YARGITAY KARARI
DAİRE : 13. Hukuk Dairesi
ESAS NO : 2007/14283
KARAR NO : 2008/3995
KARAR TARİHİ : 24.03.2008
MAHKEMESİ :Ticaret Mahkemesi
Taraflar arasındaki itirazın iptali davasının yapılan yargılaması sonunda ilamda yazılı nedenlerden dolayı davanın reddine yönelik olarak verilen hükmün davacı avukatınca duruşmalı olarak temyiz edilmesi üzerine ilgililere çağrı kağıdı gönderilmişti. Belli günde davacı vekili avukat … ile davacı vekili avukat …’ın gelmiş olmalarıyla duruşmaya başlanılmış ve hazır bulunan avukatların sözlü açıklamaları dinlenildikten sonra karar için başka güne bırakılmıştı. Bu kez temyiz dilekçesinin süresinde olduğu saptanarak dosya incelendi gereği konuşulup düşünüldü.
KARAR
… komisyoncusu olan davacı, davalıya ait arsanın üçüncü kişilere satışı konusunda davalı ile sözleşme imzaladıklarını, bu aracılık faaliyeti sonucunda davalının, dava dışı … İnşaat Yatırım Danışmazlık Limited Şirketi ile taşınmaz satışı ve kat karşılığı inşaat sözleşmesi düzenlediğini, edimlerini yerine getirmiş olmasına rağmen, ödenmesi gereken 150.000 Dolar tellallık ücretinin ödenmediğini, tahsili için başlatmış olduğu icra takibine de itiraz edildiğini ileri sürerek, itirazın iptaline, %40 inkar tazminatının ödetilmesine karar verilmesini istemiştir.

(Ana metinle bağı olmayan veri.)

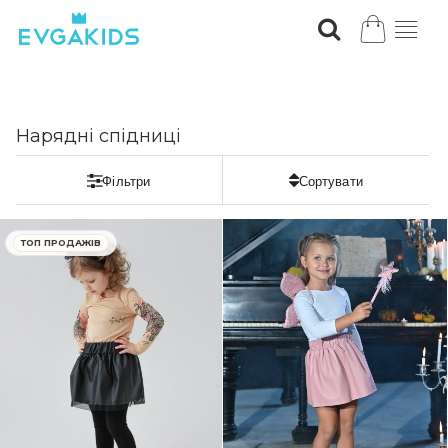
Нарядні спідниці
ЗНИЖКА
ТОП ПРОДАЖІВ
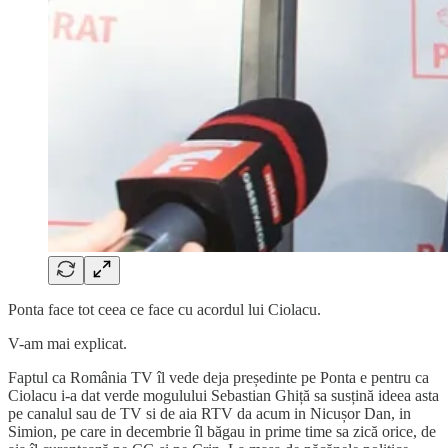
Ponta face tot ceea ce face cu acordul lui Ciolacu.
V-am mai explicat.
Faptul ca România TV îl vede deja președinte pe Ponta e pentru ca
Ciolacu i-a dat verde mogulului Sebastian Ghiță sa susțină ideea asta
pe canalul sau de TV si de aia RTV da acum in Nicușor Dan, in
Simion, pe care in decembrie îl băgau in prime time sa zică orice, de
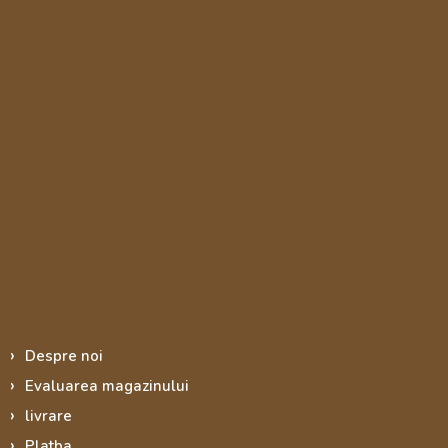
Informace pro vás
Despre noi
Evaluarea magazinului
livrare
Platba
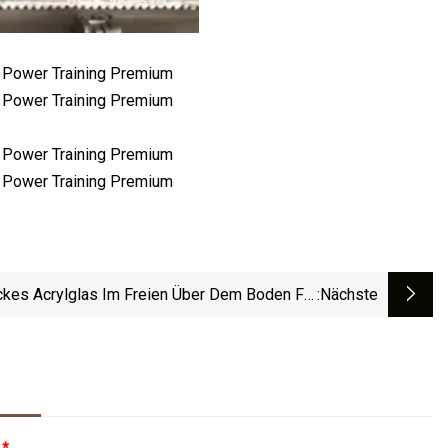
ckes Acrylglas Im Freien Über Dem Boden Für
:nächste
Schwimmbad
:
*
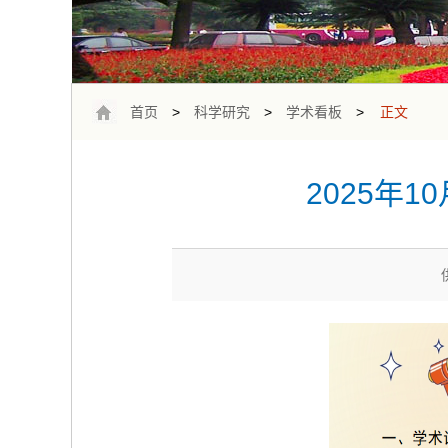
首页
>
科学研究
>
学术看板
>
正文
2025年1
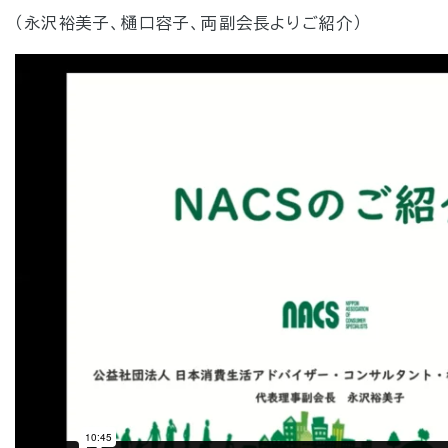
（永沢裕美子、樋口容子、両副会長よりご紹介）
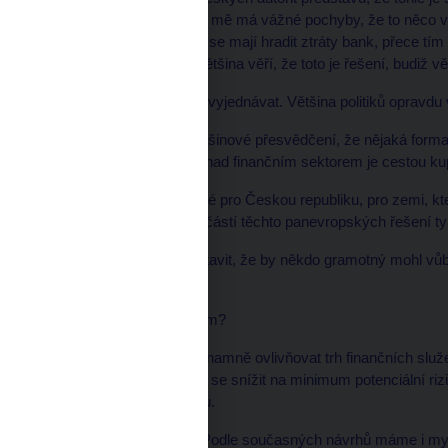
když spousta lidí včetně mě má vážné pochyby, že to něco 
pojištění vkladů, z nichž se mají hradit ztráty bank, přece tí
plná. Ale dobře: pokud většina věří, že toto je řešení, budiž 
* LN Jezdíte do Bruselu vyjednávat. Většina politiků opravdu 
Myslím si, že panuje většinové přesvědčení, že nějaká forma
kompetencí při dohledu nad finančním sektorem je cestou ku
* LN Ale co je teď důležité pro Českou republiku, pro zemi, 
bude mít ambici být součástí těchto panevropských řešení t
Vůbec si neumím představit, že by někdo gramotný mohl vůbe
projektu.
* LN Co je naším zájmem?
Bankovní unie bude významně ovlivňovat trh finančních služe
u všech jednání a snažit se snížit na minimum potenciální riz
zemím, které v ní nejsou.
* LN Co nás ohrožuje? Podle současných návrhů máme i my 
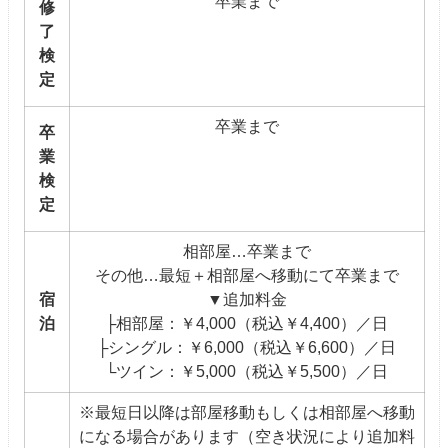
卒業まで
修
了
検
定
卒業まで
卒
業
検
定
相部屋…卒業まで
その他…最短＋相部屋へ移動にて卒業まで
宿
▼追加料金
泊
├相部屋：￥4,000（税込￥4,400）／日
├シングル：￥6,000（税込￥6,600）／日
└ツイン：￥5,000（税込￥5,500）／日
※最短日以降は部屋移動もしくは相部屋へ移動
になる場合があります（空き状況により追加料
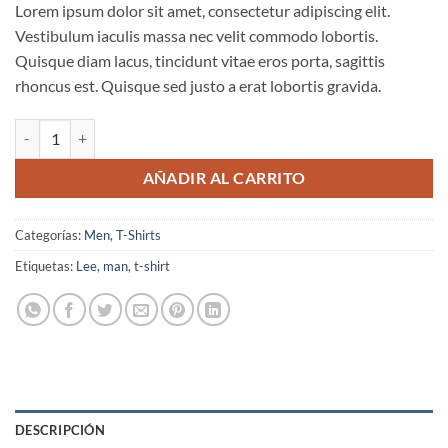
Lorem ipsum dolor sit amet, consectetur adipiscing elit.
Vestibulum iaculis massa nec velit commodo lobortis.
Quisque diam lacus, tincidunt vitae eros porta, sagittis
rhoncus est. Quisque sed justo a erat lobortis gravida.
Jeansmaker Tee Lee Jeans cantidad
AÑADIR AL CARRITO
Categorías:
Men
,
T-Shirts
Etiquetas:
Lee
,
man
,
t-shirt
DESCRIPCIÓN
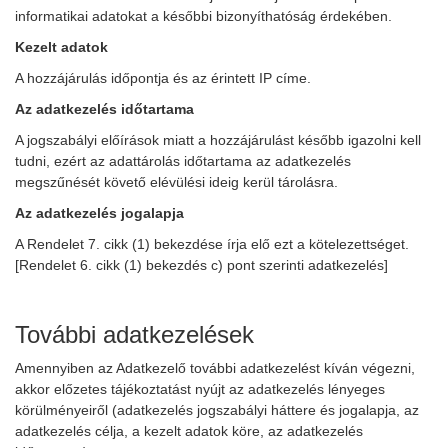
informatikai adatokat a későbbi bizonyíthatóság érdekében.
Kezelt adatok
A hozzájárulás időpontja és az érintett IP címe.
Az adatkezelés időtartama
A jogszabályi előírások miatt a hozzájárulást később igazolni kell
tudni, ezért az adattárolás időtartama az adatkezelés
megszűnését követő elévülési ideig kerül tárolásra.
Az adatkezelés jogalapja
A Rendelet 7. cikk (1) bekezdése írja elő ezt a kötelezettséget.
[Rendelet 6. cikk (1) bekezdés c) pont szerinti adatkezelés]
További adatkezelések
Amennyiben az Adatkezelő további adatkezelést kíván végezni,
akkor előzetes tájékoztatást nyújt az adatkezelés lényeges
körülményeiről (adatkezelés jogszabályi háttere és jogalapja, az
adatkezelés célja, a kezelt adatok köre, az adatkezelés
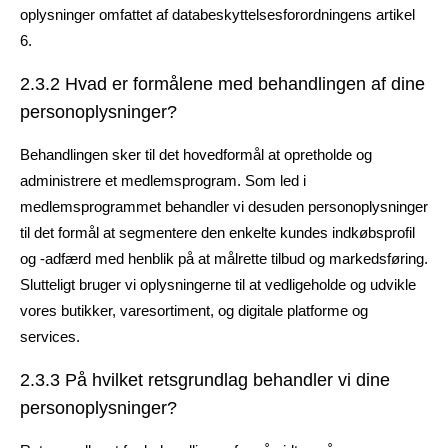
oplysninger omfattet af databeskyttelsesforordningens artikel
6.
2.3.2 Hvad er formålene med behandlingen af dine
personoplysninger?
Behandlingen sker til det hovedformål at opretholde og
administrere et medlemsprogram. Som led i
medlemsprogrammet behandler vi desuden personoplysninger
til det formål at segmentere den enkelte kundes indkøbsprofil
og -adfærd med henblik på at målrette tilbud og markedsføring.
Slutteligt bruger vi oplysningerne til at vedligeholde og udvikle
vores butikker, varesortiment, og digitale platforme og
services.
2.3.3 På hvilket retsgrundlag behandler vi dine
personoplysninger?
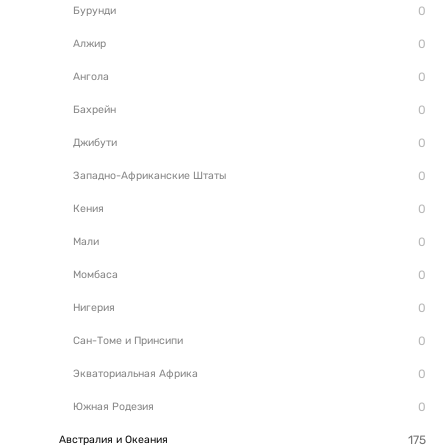
Бурунди
Алжир
Ангола
Бахрейн
Джибути
Западно-Африканские Штаты
Кения
Мали
Момбаса
Нигерия
Сан-Томе и Принсипи
Экваториальная Африка
Южная Родезия
Австралия и Океания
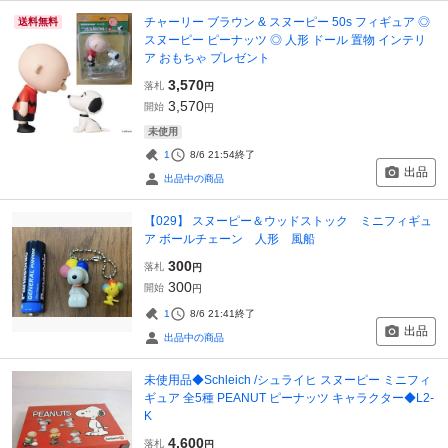
チャーリー ブラウン & スヌーピー 50s フィギュア ◎
送料無料
スヌーピー ピーナッツ ◎ 人形 ドール 置物 インテリ
ア おもちゃ プレゼント
3,570
落札
円
3,570
開始
円
未使用
1
8/6 21:54
終了
出品
出品中の商品
【029】 スヌーピー＆ウッドストック ミニフィギュ
ア ボールチェーン 人形 風船
300
落札
円
300
開始
円
1
8/6 21:41
終了
出品
出品中の商品
未使用品◆Schleich /シュライヒ スヌーピー ミニフィ
ギュア 全5種 PEANUT ピーナッツ キャラクター◆L2-
K
4,600
落札
円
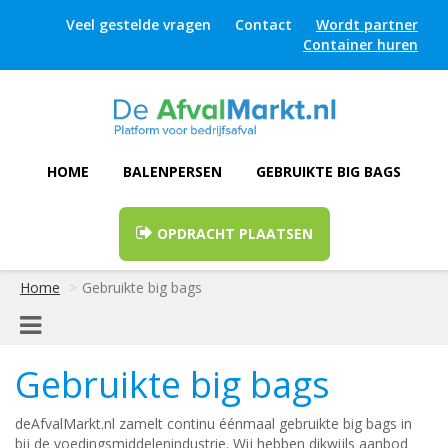
Veel gestelde vragen
Contact
Wordt partner
Container huren
HOME
BALENPERSEN
GEBRUIKTE BIG BAGS
OPDRACHT PLAATSEN
Home
Gebruikte big bags
Gebruikte big bags
deAfvalMarkt.nl zamelt continu éénmaal gebruikte big bags in
bij de voedingsmiddelenindustrie. Wij hebben dikwijls aanbod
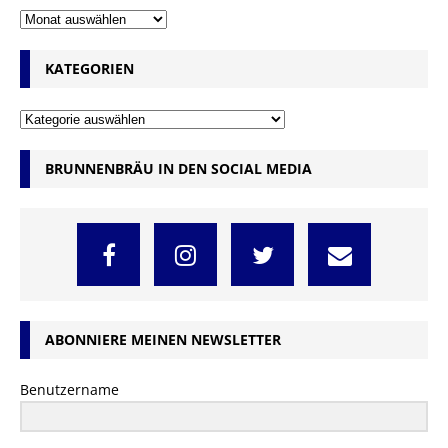
KATEGORIEN
BRUNNENBRÄU IN DEN SOCIAL MEDIA
ABONNIERE MEINEN NEWSLETTER
Benutzername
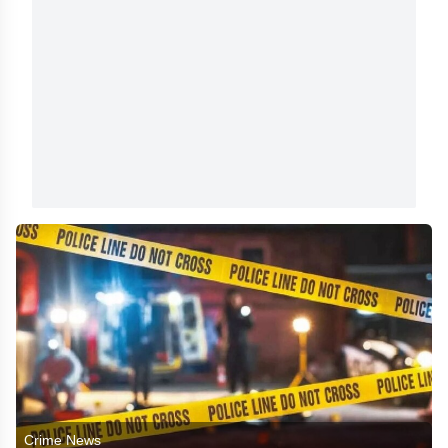
Crime News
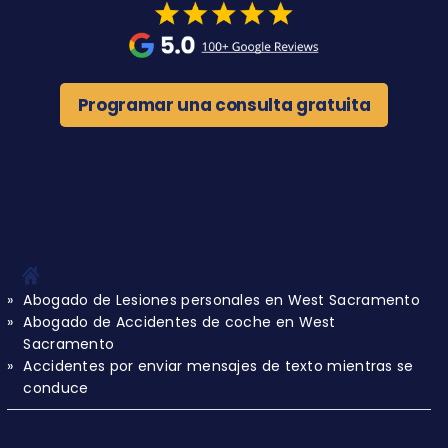
Programar una consulta gratuita
Abogado de Lesiones personales en West Sacramento
Abogado de Accidentes de coche en West
Sacramento
Accidentes por enviar mensajes de texto mientras se
conduce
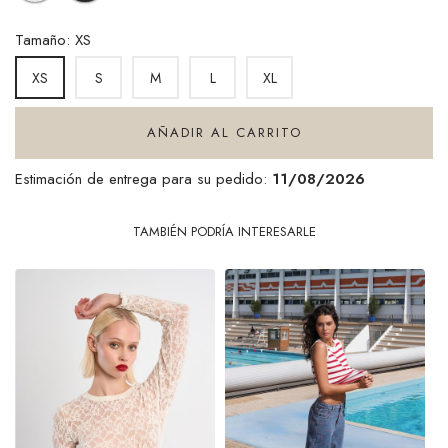
Tamaño: XS
S
M
L
XL
XS
AÑADIR AL CARRITO
Estimación de entrega para su pedido:
11/08/2026
TAMBIÉN PODRÍA INTERESARLE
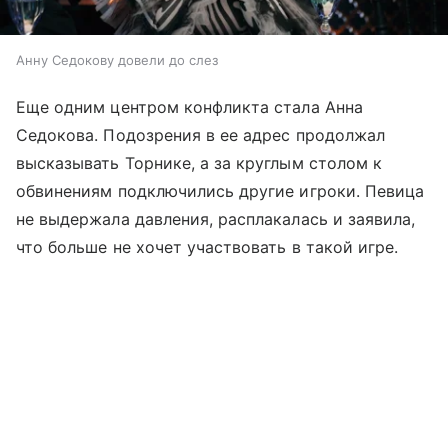
Анну Седокову довели до слез
Еще одним центром конфликта стала Анна
Седокова. Подозрения в ее адрес продолжал
высказывать Торнике, а за круглым столом к
обвинениям подключились другие игроки. Певица
не выдержала давления, расплакалась и заявила,
что больше не хочет участвовать в такой игре.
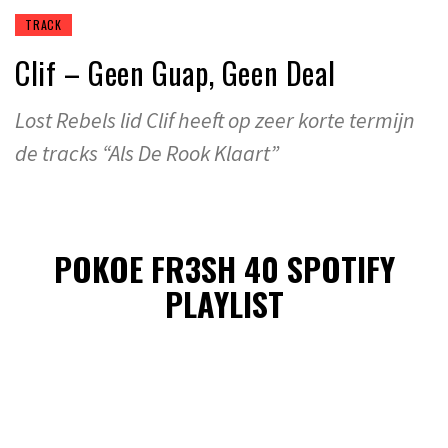
TRACK
Clif – Geen Guap, Geen Deal
Lost Rebels lid Clif heeft op zeer korte termijn
de tracks “Als De Rook Klaart”
POKOE FR3SH 40 SPOTIFY
PLAYLIST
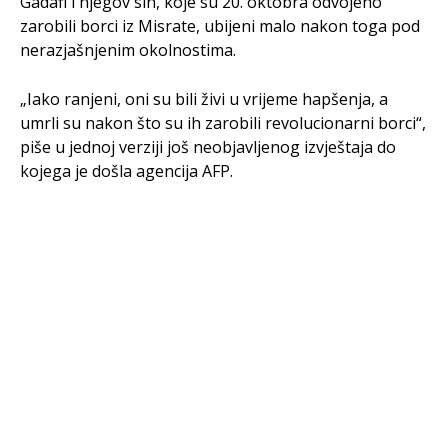
Gadafi i njegov sin, koje su 20. oktobra odvojeno
zarobili borci iz Misrate, ubijeni malo nakon toga pod
nerazjašnjenim okolnostima.
„Iako ranjeni, oni su bili živi u vrijeme hapšenja, a
umrli su nakon što su ih zarobili revolucionarni borci“,
piše u jednoj verziji još neobjavljenog izvještaja do
kojega je došla agencija AFP.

Davalı, davacının aracılığı sonucunda dava dışı şirketle kat karşılığı inşaat sözleşmesi düzenlediğini, ancak sözleşmede öngörülen şart gerçekleşmediğinden alacağın muaccel olmadığını savunarak, davanın reddini dilemiştir.
Mahkemece, hükmün gerekçe kısmında “protokolde belirlenen hizmet bedelinin tahsilinin muaccel hale 2007/14283-2008/3995
gelmediği”, “Hüküm” kısmında ise “davanın kanıtlanamadığı” gerekçesiyle davanın reddine karar verilmiş, hüküm davacı tarafından temyiz edilmiştir.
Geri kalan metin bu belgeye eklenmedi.